■ How to complete this task
Express the lines of the listing as a Markdown table with the columns "Row" and "Line," starting with the line that contains "news&events" and going on through the line that contains "Grade Point Average", leaving out blank lines and pictures.

[Records from a data collection]
**********

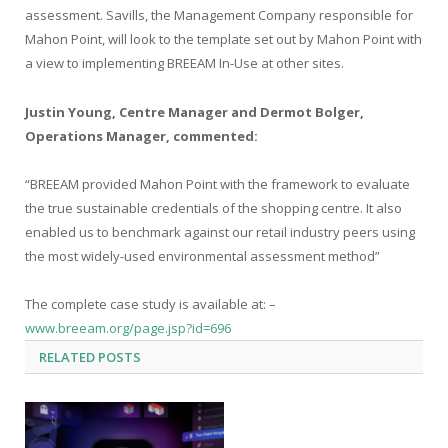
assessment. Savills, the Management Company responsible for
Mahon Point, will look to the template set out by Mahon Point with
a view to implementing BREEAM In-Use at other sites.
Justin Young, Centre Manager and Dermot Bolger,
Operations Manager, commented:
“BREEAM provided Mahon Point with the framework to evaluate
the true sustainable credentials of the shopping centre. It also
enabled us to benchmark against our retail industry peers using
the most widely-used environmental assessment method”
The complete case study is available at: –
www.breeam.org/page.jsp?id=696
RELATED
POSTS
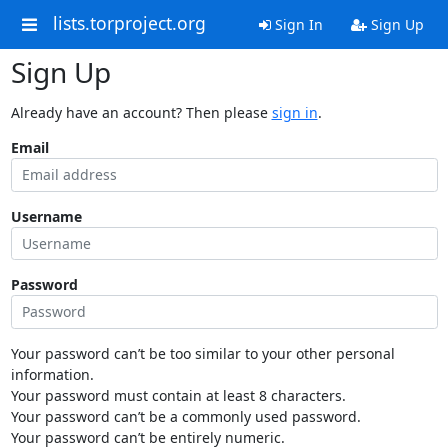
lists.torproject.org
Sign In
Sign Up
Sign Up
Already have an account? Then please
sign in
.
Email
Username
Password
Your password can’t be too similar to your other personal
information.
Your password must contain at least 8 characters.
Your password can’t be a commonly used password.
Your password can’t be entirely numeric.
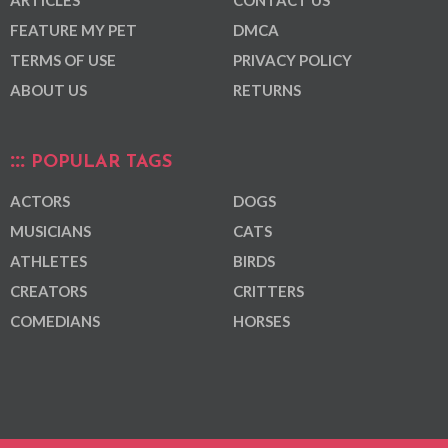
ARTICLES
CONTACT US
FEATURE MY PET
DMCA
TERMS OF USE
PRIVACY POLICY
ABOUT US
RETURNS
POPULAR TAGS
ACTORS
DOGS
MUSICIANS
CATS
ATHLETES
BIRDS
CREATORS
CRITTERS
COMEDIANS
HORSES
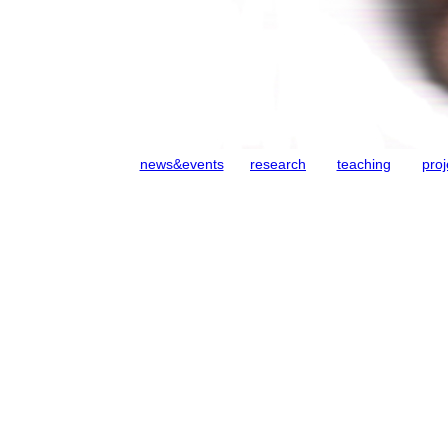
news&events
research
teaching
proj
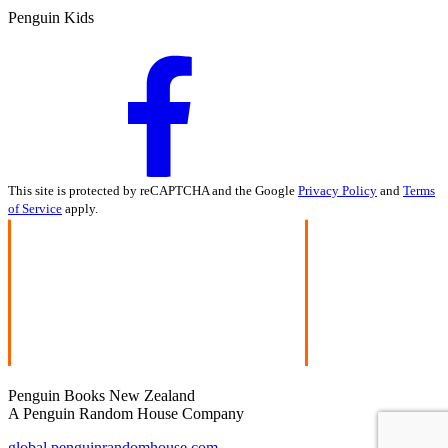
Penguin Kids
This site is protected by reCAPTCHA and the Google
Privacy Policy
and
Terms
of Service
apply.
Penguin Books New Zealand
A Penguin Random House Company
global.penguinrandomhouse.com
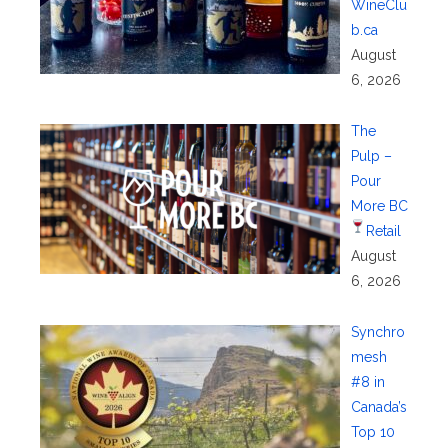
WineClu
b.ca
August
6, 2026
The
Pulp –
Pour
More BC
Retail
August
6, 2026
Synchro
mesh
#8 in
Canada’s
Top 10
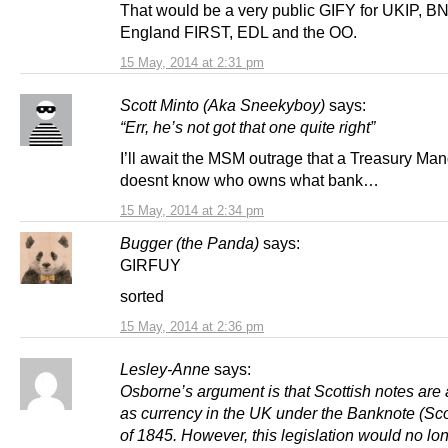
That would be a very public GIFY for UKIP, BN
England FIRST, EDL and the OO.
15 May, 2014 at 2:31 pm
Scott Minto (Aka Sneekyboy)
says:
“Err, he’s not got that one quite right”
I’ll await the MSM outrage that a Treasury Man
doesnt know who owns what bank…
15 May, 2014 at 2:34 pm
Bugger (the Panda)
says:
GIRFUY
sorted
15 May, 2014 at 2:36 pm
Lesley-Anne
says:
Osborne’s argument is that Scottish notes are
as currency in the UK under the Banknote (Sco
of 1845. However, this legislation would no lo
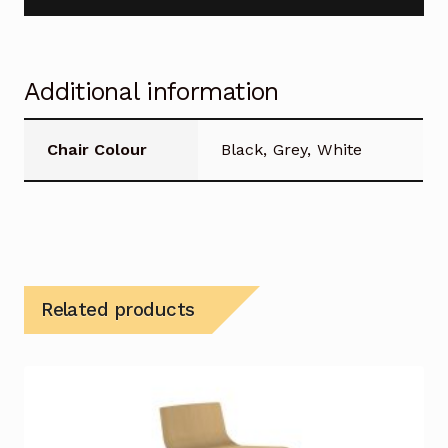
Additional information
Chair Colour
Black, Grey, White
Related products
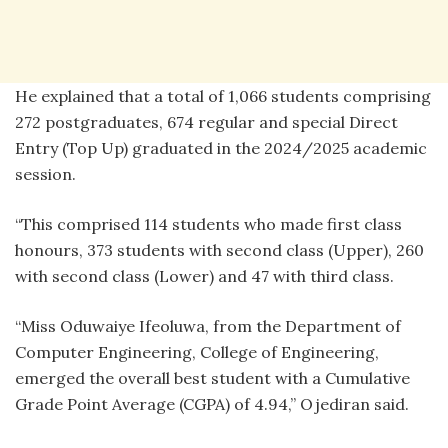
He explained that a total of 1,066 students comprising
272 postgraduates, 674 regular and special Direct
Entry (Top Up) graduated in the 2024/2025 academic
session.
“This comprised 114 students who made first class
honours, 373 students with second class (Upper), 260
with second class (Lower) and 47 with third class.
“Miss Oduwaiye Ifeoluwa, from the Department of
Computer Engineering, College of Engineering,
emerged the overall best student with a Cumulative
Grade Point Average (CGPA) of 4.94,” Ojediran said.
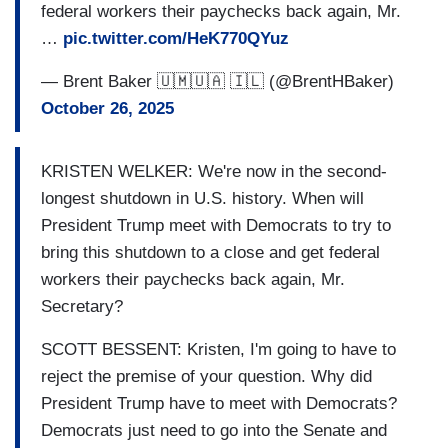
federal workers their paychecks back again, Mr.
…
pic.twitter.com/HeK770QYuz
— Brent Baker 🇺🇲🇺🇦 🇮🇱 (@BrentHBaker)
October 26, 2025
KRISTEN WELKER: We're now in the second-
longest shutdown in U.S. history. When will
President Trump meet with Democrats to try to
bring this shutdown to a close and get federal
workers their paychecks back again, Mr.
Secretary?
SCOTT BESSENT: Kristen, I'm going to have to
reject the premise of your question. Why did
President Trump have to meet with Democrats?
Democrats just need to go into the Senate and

**********

■ Response for this exercise
| Row | Line |
|---|---|
| 1 | news&events |
| 2 | research |
| 3 | teaching |
| 4 | proj |
| 5 | Penguin Kids |
| 6 | This site is protected by reCAPTCHA and the Google |
| 7 | Privacy Policy |
| 8 | and |
| 9 | Terms |
| 10 | of Service |
| 11 | apply. |
| 12 | Penguin Books New Zealand |
| 13 | A Penguin Random House Company |
| 14 | global.penguinrandomhouse.com |
| 15 | WineClu |
| 16 | b.ca |
| 17 | August |
| 18 | 6, 2026 |
| 19 | The |
| 20 | Pulp – |
| 21 | Pour |
| 22 | More BC |
| 23 | Retail |
| 24 | August |
| 25 | 6, 2026 |
| 26 | Synchro |
| 27 | mesh |
| 28 | #8 in |
| 29 | Canada’s |
| 30 | Top 10 |
| 31 | That would be a very public GIFY for UKIP, BN |
| 32 | England FIRST, EDL and the OO. |
| 33 | 15 May, 2014 at 2:31 pm |
| 34 | Scott Minto (Aka Sneekyboy) |
| 35 | says: |
| 36 | “Err, he’s not got that one quite right” |
| 37 | I’ll await the MSM outrage that a Treasury Man |
| 38 | doesnt know who owns what bank… |
| 39 | 15 May, 2014 at 2:34 pm |
| 40 | Bugger (the Panda) |
| 41 | says: |
| 42 | GIRFUY |
| 43 | sorted |
| 44 | 15 May, 2014 at 2:36 pm |
| 45 | Lesley-Anne |
| 46 | says: |
| 47 | Osborne’s argument is that Scottish notes are |
| 48 | as currency in the UK under the Banknote (Sco |
| 49 | of 1845. However, this legislation would no lo |
| 50 | Additional information |
| 51 | Chair Colour |
| 52 | Black, Grey, White |
| 53 | Related products |
| 54 | He explained that a total of 1,066 students comprising |
| 55 | 272 postgraduates, 674 regular and special Direct |
| 56 | Entry (Top Up) graduated in the 2024/2025 academic |
| 57 | session. |
| 58 | “This comprised 114 students who made first class |
| 59 | honours, 373 students with second class (Upper), 260 |
| 60 | with second class (Lower) and 47 with third class. |
| 61 | “Miss Oduwaiye Ifeoluwa, from the Department of |
| 62 | Computer Engineering, College of Engineering, |
| 63 | emerged the overall best student with a Cumulative |
| 64 | Grade Point Average (CGPA) of 4.94,” Ojediran said. |